Jefferson Memorial Dome

The dome of the iconic Jefferson Memorial was covered in black growing splotches. So the National Park Service called in experts to figure out what was damaging the Washington, DC, building. Dark splotches were growing on the iconic white dome. Growing fast. The culprit, they eventually determined, was something that probably had been present on the monument, and nearly every other outdoor structure in most cities, for decades: biofilm. It’s a microbial community of bacteria, fungi and algae. It occurs all over the place. It’s existed for eternity, but it’s more visible on white marble buildings. But the Jefferson Memorial sits in the sensitive biome of the Tidal Basin. Under the constraints of the 1972 Clean Water Act, the risk of toxic runoff made any use of chemicals to clean it look like a very bad idea.
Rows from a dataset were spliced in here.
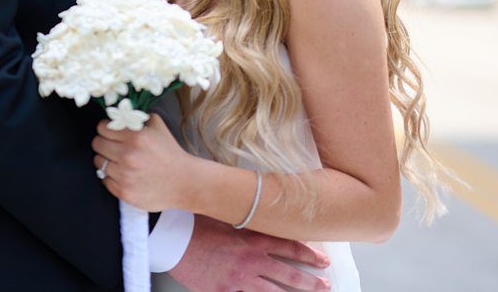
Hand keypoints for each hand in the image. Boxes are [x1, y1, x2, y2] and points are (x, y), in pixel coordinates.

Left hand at [92, 113, 192, 210]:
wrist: (185, 182)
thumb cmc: (170, 153)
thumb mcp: (158, 127)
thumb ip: (138, 116)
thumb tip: (120, 112)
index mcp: (135, 137)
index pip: (102, 128)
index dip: (106, 129)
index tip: (111, 132)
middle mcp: (128, 155)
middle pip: (97, 144)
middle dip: (104, 143)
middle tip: (114, 147)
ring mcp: (125, 176)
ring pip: (98, 162)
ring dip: (106, 160)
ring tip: (119, 162)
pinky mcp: (124, 192)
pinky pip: (104, 180)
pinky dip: (111, 177)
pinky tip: (123, 175)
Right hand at [168, 215, 330, 291]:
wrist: (171, 238)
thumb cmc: (194, 222)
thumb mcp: (224, 216)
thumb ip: (246, 219)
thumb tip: (261, 213)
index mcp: (252, 239)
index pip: (290, 247)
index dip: (309, 255)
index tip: (322, 259)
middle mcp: (250, 261)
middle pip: (290, 274)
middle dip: (312, 281)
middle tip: (326, 283)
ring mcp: (239, 280)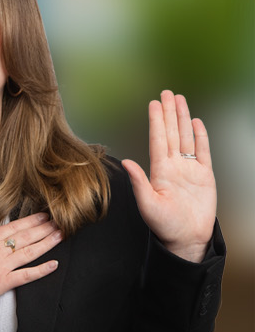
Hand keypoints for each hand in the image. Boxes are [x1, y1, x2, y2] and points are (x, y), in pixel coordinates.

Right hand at [0, 212, 61, 307]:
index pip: (13, 227)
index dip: (30, 221)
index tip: (42, 215)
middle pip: (25, 236)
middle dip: (44, 228)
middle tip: (60, 221)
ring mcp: (1, 266)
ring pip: (30, 252)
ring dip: (47, 243)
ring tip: (61, 236)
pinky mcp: (2, 282)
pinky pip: (26, 275)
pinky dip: (42, 270)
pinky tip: (54, 265)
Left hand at [122, 90, 216, 261]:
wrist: (187, 238)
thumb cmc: (164, 225)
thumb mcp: (148, 204)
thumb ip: (139, 182)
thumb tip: (126, 162)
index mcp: (159, 171)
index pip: (157, 140)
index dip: (156, 121)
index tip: (153, 103)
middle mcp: (173, 166)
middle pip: (172, 133)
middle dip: (169, 113)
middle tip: (167, 93)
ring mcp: (189, 169)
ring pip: (186, 138)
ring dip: (183, 119)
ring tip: (180, 101)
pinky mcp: (205, 176)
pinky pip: (203, 152)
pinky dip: (201, 137)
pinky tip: (196, 123)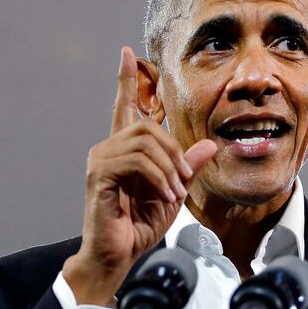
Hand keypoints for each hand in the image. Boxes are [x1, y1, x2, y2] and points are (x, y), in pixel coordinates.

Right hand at [63, 46, 216, 304]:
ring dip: (168, 166)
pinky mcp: (99, 174)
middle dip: (173, 149)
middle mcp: (108, 148)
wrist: (118, 255)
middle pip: (146, 124)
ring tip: (174, 192)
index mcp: (124, 150)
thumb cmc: (138, 227)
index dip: (126, 78)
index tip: (128, 52)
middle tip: (183, 179)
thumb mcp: (173, 193)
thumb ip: (187, 167)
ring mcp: (100, 160)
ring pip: (144, 141)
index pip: (124, 106)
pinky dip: (158, 177)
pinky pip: (137, 161)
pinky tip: (163, 195)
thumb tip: (208, 145)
No one knows for sure why this biofilm suddenly became a visible problem only over the last 20% of the Jefferson Memorial’s life. One theory suggests that hydrocarbons from partially combusted jet fuel might feed the infestation; increased traffic into Reagan National Airport over the past couple of decades might explain the change. As restoration jobs went, this was never going to be one of D.C.’s biggest – the $14.5 million budget to restore the Jefferson Memorial is dwarfed by, for example, the $60 million restoration of the Capitol dome in 2016. Still, as the nature and extent of the biofilm infestation became clear to analysts, it also became clear that this job would eat every dime they had allocated, and contingency funds as well.